### [Provided data]
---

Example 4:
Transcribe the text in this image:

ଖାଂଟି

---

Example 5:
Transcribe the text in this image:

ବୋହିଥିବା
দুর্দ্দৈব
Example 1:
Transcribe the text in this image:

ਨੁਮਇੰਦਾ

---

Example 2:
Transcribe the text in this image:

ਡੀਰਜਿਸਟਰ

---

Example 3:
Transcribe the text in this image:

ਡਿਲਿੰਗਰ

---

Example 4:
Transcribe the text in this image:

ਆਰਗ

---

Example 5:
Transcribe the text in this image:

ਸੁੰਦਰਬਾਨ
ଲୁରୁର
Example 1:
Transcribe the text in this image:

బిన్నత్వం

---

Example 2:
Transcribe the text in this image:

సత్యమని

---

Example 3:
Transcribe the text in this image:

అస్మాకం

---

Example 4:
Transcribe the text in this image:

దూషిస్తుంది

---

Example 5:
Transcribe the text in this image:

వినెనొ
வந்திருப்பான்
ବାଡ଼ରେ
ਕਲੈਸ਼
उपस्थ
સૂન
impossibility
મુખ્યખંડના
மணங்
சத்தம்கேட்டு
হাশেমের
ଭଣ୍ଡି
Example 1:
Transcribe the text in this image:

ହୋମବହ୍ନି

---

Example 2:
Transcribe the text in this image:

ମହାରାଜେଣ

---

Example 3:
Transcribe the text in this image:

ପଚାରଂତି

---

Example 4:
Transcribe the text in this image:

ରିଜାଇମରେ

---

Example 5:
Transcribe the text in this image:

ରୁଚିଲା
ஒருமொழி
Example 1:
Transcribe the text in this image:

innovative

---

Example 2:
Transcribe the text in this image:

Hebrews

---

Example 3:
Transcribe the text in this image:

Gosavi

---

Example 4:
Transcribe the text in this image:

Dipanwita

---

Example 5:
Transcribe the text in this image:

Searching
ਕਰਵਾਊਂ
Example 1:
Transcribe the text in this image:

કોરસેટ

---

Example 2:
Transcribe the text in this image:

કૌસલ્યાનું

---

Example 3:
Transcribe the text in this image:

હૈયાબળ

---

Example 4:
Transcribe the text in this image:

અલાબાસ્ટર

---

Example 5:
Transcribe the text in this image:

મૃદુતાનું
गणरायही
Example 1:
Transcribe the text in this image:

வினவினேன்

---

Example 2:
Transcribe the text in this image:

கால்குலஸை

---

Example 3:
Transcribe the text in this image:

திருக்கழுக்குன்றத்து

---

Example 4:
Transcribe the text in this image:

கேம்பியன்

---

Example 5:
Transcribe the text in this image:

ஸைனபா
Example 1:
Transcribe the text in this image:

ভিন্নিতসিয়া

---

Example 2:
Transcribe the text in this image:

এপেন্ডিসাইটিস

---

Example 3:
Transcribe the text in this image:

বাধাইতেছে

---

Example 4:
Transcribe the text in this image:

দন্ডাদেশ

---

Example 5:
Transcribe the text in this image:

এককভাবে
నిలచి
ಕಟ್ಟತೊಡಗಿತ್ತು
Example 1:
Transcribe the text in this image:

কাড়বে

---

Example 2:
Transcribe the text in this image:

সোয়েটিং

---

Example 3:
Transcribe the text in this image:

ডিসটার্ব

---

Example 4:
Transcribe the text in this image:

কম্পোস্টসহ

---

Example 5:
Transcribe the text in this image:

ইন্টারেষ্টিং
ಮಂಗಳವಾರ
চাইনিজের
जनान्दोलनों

### [Exercise objective]
Reproduce each of the entries exactly, omitting none.

### [Result below]
---

Example 4:
Transcribe the text in this image:

ଖାଂଟି

---

Example 5:
Transcribe the text in this image:

ବୋହିଥିବା
দুর্দ্দৈব
Example 1:
Transcribe the text in this image:

ਨੁਮਇੰਦਾ

---

Example 2:
Transcribe the text in this image:

ਡੀਰਜਿਸਟਰ

---

Example 3:
Transcribe the text in this image:

ਡਿਲਿੰਗਰ

---

Example 4:
Transcribe the text in this image:

ਆਰਗ

---

Example 5:
Transcribe the text in this image:

ਸੁੰਦਰਬਾਨ
ଲୁରୁର
Example 1:
Transcribe the text in this image:

బిన్నత్వం

---

Example 2:
Transcribe the text in this image:

సత్యమని

---

Example 3:
Transcribe the text in this image:

అస్మాకం

---

Example 4:
Transcribe the text in this image:

దూషిస్తుంది

---

Example 5:
Transcribe the text in this image:

వినెనొ
வந்திருப்பான்
ବାଡ଼ରେ
ਕਲੈਸ਼
उपस्थ
સૂન
impossibility
મુખ્યખંડના
மணங்
சத்தம்கேட்டு
হাশেমের
ଭଣ୍ଡି
Example 1:
Transcribe the text in this image:

ହୋମବହ୍ନି

---

Example 2:
Transcribe the text in this image:

ମହାରାଜେଣ

---

Example 3:
Transcribe the text in this image:

ପଚାରଂତି

---

Example 4:
Transcribe the text in this image:

ରିଜାଇମରେ

---

Example 5:
Transcribe the text in this image:

ରୁଚିଲା
ஒருமொழி
Example 1:
Transcribe the text in this image:

innovative

---

Example 2:
Transcribe the text in this image:

Hebrews

---

Example 3:
Transcribe the text in this image:

Gosavi

---

Example 4:
Transcribe the text in this image:

Dipanwita

---

Example 5:
Transcribe the text in this image:

Searching
ਕਰਵਾਊਂ
Example 1:
Transcribe the text in this image:

કોરસેટ

---

Example 2:
Transcribe the text in this image:

કૌસલ્યાનું

---

Example 3:
Transcribe the text in this image:

હૈયાબળ

---

Example 4:
Transcribe the text in this image:

અલાબાસ્ટર

---

Example 5:
Transcribe the text in this image:

મૃદુતાનું
गणरायही
Example 1:
Transcribe the text in this image:

வினவினேன்

---

Example 2:
Transcribe the text in this image:

கால்குலஸை

---

Example 3:
Transcribe the text in this image:

திருக்கழுக்குன்றத்து

---

Example 4:
Transcribe the text in this image:

கேம்பியன்

---

Example 5:
Transcribe the text in this image:

ஸைனபா
Example 1:
Transcribe the text in this image:

ভিন্নিতসিয়া

---

Example 2:
Transcribe the text in this image:

এপেন্ডিসাইটিস

---

Example 3:
Transcribe the text in this image:

বাধাইতেছে

---

Example 4:
Transcribe the text in this image:

দন্ডাদেশ

---

Example 5:
Transcribe the text in this image:

এককভাবে
నిలచి
ಕಟ್ಟತೊಡಗಿತ್ತು
Example 1:
Transcribe the text in this image:

কাড়বে

---

Example 2:
Transcribe the text in this image:

সোয়েটিং

---

Example 3:
Transcribe the text in this image:

ডিসটার্ব

---

Example 4:
Transcribe the text in this image:

কম্পোস্টসহ

---

Example 5:
Transcribe the text in this image:

ইন্টারেষ্টিং
ಮಂಗಳವಾರ
চাইনিজের
जनान्दोलनों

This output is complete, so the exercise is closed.